At this point my mind was on the classic video game "Frogger", and how best to navigate crossing the busy street without getting hit.  Unfortunately the drivers behind the wheels of these cars did not seem to share my quest for a long life span.  With every passing car it appeared as if the bumpers were shinier that normal and hungry to score points on the 'human object' foolishly trying to get to the other side.  (Still i have trouble understanding why the chicken wanted to cross the road?)

As i stood there ,trying to time my crossing the road between cars or my leap to death, I notice a lady sitting on a bench staring blankly into the unknown.  Carrie, I have come to call her,  seemed to be lost in  a hopeless existance.  That look is all to familiar to me.  I froze at her stare and no longer looked for the greener pasteurs of the other side of the street.  For the briefest of moments we glanced at one another and her eyes called to me for help.

--brief intermission-- Many people have said the eyes are the window to the soul, it's true.

Time and the people around us stood still.  Carrie and I were caught up in a vortex devoid of any existence but us.  The call and surge within was too great to ignore.  My response would determine an answer to her prayers or a continuance in her waiting for her prayers to be answered. 

WHAT WOULD DARRYL DO?

Luke 10:30-32  echoes with great detail how i chose to deal with this encounter.  I was not the good samaritan.  There is no other way to say this but directly.  After crossing the street and being out of eyeshot of her, I literally bowed my head and screamed.  Is there a limit on shame and guilt and regret over not having the right thing?  Depends on the situation.  For me it was 'ungodly overload' because i chose to do the ungodly thing and go about my business.  Deep within I could almost see her bow her head and ask why?  Both to God and me.  Needless to say, I was totally disgusted with myself the rest of the day.  Do you blame me? 

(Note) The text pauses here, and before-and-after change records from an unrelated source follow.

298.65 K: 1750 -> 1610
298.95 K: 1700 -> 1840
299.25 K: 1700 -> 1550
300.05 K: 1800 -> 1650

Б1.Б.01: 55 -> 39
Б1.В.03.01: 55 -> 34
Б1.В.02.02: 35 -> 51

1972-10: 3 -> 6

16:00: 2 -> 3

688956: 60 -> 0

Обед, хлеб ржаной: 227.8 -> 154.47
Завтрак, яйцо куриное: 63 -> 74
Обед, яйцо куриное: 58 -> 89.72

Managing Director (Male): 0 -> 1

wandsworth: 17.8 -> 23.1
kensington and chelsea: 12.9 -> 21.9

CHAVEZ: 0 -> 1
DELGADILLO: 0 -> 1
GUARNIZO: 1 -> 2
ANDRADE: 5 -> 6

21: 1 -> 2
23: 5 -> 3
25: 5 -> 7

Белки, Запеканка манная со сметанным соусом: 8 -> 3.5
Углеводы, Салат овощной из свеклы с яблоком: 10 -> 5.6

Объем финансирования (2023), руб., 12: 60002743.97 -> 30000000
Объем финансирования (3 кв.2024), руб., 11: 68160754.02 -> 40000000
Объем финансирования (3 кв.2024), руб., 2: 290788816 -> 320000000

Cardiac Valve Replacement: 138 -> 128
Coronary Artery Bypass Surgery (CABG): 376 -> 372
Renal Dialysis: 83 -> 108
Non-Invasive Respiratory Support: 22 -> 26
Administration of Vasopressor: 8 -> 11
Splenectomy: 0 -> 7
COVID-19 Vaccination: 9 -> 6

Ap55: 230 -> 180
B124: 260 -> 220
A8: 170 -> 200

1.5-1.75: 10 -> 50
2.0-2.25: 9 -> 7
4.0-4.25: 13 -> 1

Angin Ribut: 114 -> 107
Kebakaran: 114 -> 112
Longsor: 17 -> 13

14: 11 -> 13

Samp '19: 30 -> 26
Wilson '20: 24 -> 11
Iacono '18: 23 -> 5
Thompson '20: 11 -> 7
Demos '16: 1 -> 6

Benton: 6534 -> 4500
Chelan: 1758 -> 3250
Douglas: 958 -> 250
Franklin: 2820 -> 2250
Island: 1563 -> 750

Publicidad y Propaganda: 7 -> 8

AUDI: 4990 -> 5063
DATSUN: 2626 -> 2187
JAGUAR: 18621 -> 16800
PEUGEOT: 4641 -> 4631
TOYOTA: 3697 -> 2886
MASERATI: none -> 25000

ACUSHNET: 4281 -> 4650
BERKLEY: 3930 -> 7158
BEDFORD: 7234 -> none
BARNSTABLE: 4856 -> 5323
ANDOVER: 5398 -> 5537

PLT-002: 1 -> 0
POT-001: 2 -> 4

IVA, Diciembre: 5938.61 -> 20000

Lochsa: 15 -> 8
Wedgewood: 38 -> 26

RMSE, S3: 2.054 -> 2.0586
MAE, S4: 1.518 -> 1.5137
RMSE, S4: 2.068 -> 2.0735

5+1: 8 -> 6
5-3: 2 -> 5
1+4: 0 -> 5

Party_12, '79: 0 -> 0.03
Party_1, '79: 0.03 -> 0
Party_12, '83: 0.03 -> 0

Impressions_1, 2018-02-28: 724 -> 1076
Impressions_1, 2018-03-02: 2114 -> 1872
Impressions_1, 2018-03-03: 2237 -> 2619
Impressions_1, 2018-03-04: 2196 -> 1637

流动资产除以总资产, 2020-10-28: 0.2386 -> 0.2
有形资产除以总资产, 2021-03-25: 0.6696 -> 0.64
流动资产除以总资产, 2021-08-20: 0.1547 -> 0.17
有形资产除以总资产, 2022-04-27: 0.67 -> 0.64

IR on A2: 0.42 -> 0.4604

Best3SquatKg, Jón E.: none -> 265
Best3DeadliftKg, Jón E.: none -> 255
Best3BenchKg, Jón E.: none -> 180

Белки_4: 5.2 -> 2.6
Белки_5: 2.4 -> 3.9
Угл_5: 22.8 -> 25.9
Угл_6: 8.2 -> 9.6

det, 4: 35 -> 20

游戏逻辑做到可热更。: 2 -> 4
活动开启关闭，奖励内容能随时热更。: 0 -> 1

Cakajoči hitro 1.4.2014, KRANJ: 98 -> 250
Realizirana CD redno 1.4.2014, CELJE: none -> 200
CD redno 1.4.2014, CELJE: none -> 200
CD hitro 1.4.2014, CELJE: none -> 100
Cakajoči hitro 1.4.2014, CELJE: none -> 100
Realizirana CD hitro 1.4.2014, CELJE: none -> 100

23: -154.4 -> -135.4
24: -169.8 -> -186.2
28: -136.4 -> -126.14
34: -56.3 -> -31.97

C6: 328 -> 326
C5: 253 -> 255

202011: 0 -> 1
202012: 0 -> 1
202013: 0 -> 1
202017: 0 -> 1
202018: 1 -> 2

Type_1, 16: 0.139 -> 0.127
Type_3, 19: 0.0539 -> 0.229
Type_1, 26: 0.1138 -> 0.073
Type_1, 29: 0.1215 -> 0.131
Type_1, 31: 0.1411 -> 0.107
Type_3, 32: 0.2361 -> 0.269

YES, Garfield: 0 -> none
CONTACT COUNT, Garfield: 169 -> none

Since that day I have seen Carrie on two seperate occassions and there was no spiritual leading to go talk to her.  Now the questions fill my mind.  Was that her last chance at salvation?  Was that my chance to share Jesus with her?  Will she want to seek God anymore?  Has she given up on ever finding hope?
There are more questions to ask but the surrealness of that moment and day will forever be with me, and I failed to do what the Lord requires of me. 
'Carrie' is not part of an enemy camp, or the relative of a neighbor with whom I am feuding, or an undesirable.  She is my neighbor, in the biblical sense of the word.  Strong's concordance defines it this way. A noun a neighbor, i.e. fellow (as man, countryman, Christian or friend).  As a believer in Christ I am to imbody all of these descriptions.  However, on that day I failed to do one the most basic of all  human traits acknowledge her. 

In closing, I pray that one day I can offer an amendment to this blog post give an update on 'Carrie', in favor of the MOST HIGH.